Icasa's lawyer Paul Kennedy had argued that the public had adequate notice about written submissions and the public hearing in the Government Gazette.

He said this should be taken in context with Icasa press releases, the subsequent media coverage, and the fact that the public knew ODM had previously tried to apply for the channels.

The applicants had taken issue with the fact that there was only one hearing and that its format had not been fair.

In addition, Jasa argued that ODM had not been truthful to Icasa in disclosing what content would be on the channel.

Jasa lawyer Darryl Cooke said he had looked at the names of the programmes offered by the channels overseas and concluded they were promoting infidelity and unsafe sex.

“The true content of the material wasn't told to Icasa. They acted under a misapprehension and therefore they took irrelevant considerations into account”.

ODM lawyer Steven Budlender said their expert's comments about channel content at the Icasa public hearing was clearly taken out of context.

He said sexologist Marlene Wasserman, known as Dr Eve, had stated the content was not violent and that she looked for things like eye-gazing and consent during sex.

“All these debates about content were never about whether it was couples or threesomes or infidelity. The debate was about whether it was violent,” he argued.

Budlender argued that it was not a crime to distribute pornography on a secure channel.

He said it was for the Broadcasting Complaints Commission of SA, not Icasa, to deal with complaints about content.

It was also up to Parliament to balance the rights of all by enacting or amending the relevant legislation around pornography.

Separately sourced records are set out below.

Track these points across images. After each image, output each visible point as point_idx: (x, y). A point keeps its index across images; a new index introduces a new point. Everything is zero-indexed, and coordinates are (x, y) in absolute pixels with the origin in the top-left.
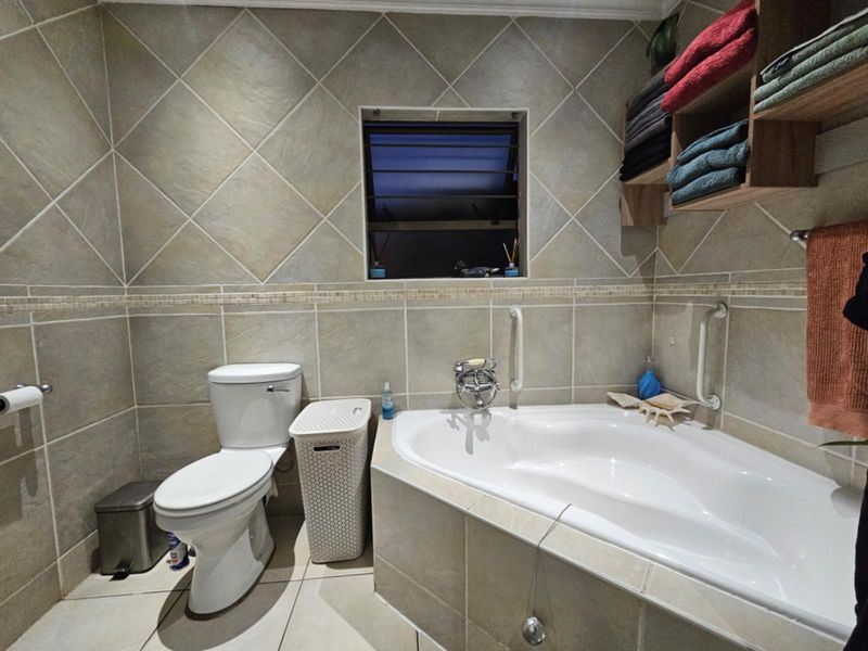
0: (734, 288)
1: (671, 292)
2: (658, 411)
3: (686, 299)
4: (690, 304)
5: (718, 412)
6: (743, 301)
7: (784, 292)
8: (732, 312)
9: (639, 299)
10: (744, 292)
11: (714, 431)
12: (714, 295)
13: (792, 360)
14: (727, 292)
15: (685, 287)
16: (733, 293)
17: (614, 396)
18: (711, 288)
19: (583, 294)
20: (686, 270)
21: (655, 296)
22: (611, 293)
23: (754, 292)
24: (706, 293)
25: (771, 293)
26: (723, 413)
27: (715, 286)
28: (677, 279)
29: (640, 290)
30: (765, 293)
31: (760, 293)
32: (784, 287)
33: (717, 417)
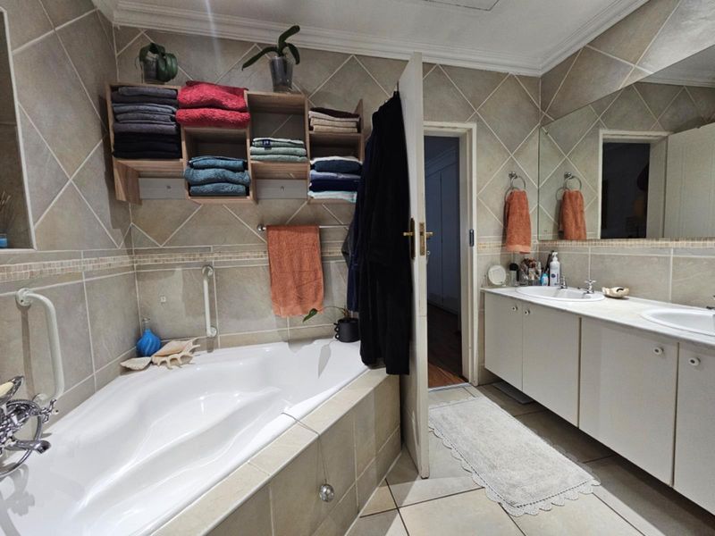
0: (216, 255)
1: (156, 261)
2: (167, 359)
3: (174, 266)
4: (179, 269)
5: (216, 337)
6: (224, 263)
7: (248, 257)
8: (217, 271)
9: (126, 269)
10: (223, 258)
11: (215, 351)
12: (201, 261)
13: (258, 292)
14: (211, 258)
15: (171, 256)
16: (216, 258)
17: (128, 364)
18: (197, 256)
19: (90, 267)
20: (171, 243)
21: (135, 265)
22: (110, 265)
23: (231, 258)
24: (194, 259)
25: (241, 257)
26: (219, 337)
27: (201, 255)
28: (161, 251)
29: (125, 260)
30: (237, 258)
31: (235, 258)
32: (248, 254)
33: (215, 341)
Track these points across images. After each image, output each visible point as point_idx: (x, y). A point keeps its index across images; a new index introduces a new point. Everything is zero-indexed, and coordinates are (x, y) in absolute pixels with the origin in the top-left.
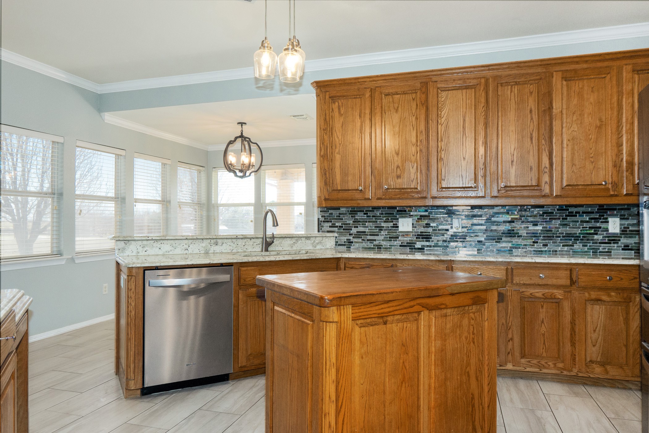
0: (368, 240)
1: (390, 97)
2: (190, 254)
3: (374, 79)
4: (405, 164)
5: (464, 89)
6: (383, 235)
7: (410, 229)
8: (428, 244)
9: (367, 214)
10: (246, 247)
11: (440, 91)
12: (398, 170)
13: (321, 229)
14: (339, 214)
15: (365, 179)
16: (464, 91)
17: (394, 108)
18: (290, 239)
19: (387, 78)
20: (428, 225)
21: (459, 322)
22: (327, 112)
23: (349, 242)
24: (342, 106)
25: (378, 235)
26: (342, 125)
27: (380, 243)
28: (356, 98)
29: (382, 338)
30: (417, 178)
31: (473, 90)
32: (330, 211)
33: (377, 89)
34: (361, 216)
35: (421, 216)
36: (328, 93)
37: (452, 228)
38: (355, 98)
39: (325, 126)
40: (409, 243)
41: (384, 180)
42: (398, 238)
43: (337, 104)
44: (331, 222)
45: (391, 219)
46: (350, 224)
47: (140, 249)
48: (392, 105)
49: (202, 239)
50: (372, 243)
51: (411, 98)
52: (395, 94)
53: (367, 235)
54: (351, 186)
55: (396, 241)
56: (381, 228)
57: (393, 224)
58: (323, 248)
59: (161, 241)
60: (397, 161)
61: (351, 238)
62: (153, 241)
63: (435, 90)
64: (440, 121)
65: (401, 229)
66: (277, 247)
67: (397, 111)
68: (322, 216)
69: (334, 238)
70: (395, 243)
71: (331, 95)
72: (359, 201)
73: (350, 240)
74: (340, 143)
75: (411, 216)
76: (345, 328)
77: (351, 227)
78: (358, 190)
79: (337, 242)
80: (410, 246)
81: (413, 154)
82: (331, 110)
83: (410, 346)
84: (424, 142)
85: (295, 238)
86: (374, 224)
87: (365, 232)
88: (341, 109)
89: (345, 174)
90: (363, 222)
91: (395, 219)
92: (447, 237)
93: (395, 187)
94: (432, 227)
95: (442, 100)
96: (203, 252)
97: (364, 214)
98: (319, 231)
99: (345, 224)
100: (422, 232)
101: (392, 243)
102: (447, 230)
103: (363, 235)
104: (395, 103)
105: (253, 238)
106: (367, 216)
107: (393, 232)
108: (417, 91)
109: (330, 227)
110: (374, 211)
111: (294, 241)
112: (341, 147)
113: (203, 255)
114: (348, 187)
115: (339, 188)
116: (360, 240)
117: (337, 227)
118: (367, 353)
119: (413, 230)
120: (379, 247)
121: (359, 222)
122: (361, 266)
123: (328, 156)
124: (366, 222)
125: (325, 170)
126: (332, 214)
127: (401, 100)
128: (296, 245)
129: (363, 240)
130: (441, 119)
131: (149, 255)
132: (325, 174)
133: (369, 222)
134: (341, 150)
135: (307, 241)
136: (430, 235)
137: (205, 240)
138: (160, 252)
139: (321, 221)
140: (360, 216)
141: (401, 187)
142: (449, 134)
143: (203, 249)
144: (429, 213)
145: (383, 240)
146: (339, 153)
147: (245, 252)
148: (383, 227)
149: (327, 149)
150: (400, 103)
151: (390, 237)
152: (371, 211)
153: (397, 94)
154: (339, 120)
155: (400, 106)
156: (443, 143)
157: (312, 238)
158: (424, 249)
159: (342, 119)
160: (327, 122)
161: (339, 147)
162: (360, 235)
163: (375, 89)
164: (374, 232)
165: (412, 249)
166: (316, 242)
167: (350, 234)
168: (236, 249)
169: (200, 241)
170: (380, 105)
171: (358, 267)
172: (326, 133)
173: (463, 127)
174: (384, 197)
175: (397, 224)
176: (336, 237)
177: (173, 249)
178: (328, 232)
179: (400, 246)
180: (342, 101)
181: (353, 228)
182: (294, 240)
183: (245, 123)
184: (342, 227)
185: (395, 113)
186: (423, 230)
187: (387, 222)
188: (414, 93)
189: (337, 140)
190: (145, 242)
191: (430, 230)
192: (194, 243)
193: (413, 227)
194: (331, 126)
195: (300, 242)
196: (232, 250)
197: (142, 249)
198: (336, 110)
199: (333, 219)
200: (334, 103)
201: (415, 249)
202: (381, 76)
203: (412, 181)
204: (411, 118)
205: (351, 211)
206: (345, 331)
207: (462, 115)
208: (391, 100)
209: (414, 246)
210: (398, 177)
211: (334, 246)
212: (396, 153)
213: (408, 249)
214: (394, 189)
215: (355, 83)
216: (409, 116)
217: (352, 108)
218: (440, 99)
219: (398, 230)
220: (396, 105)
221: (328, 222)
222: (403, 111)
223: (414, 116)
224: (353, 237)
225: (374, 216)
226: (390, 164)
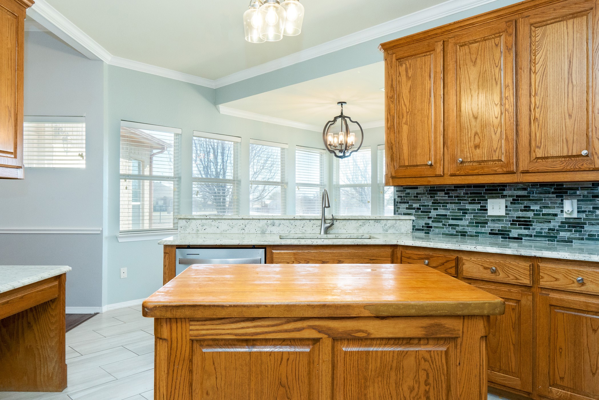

Cooke countered that it did not matter that ODM would ultimately be held liable for any breaches in the broadcasting code.

“The child is already devastated by what he is seen. It doesn't help the child that there is a fine down the line.”

Jasa argued that it was incorrect for Icasa to say its hands were tied because there was no law specifically banning the creation and distribution of pornography.

It said Icasa still had the discretion to refuse to authorise a channel, thus balancing the rights to freedom of expression with the rights of children and the need to avoid harm.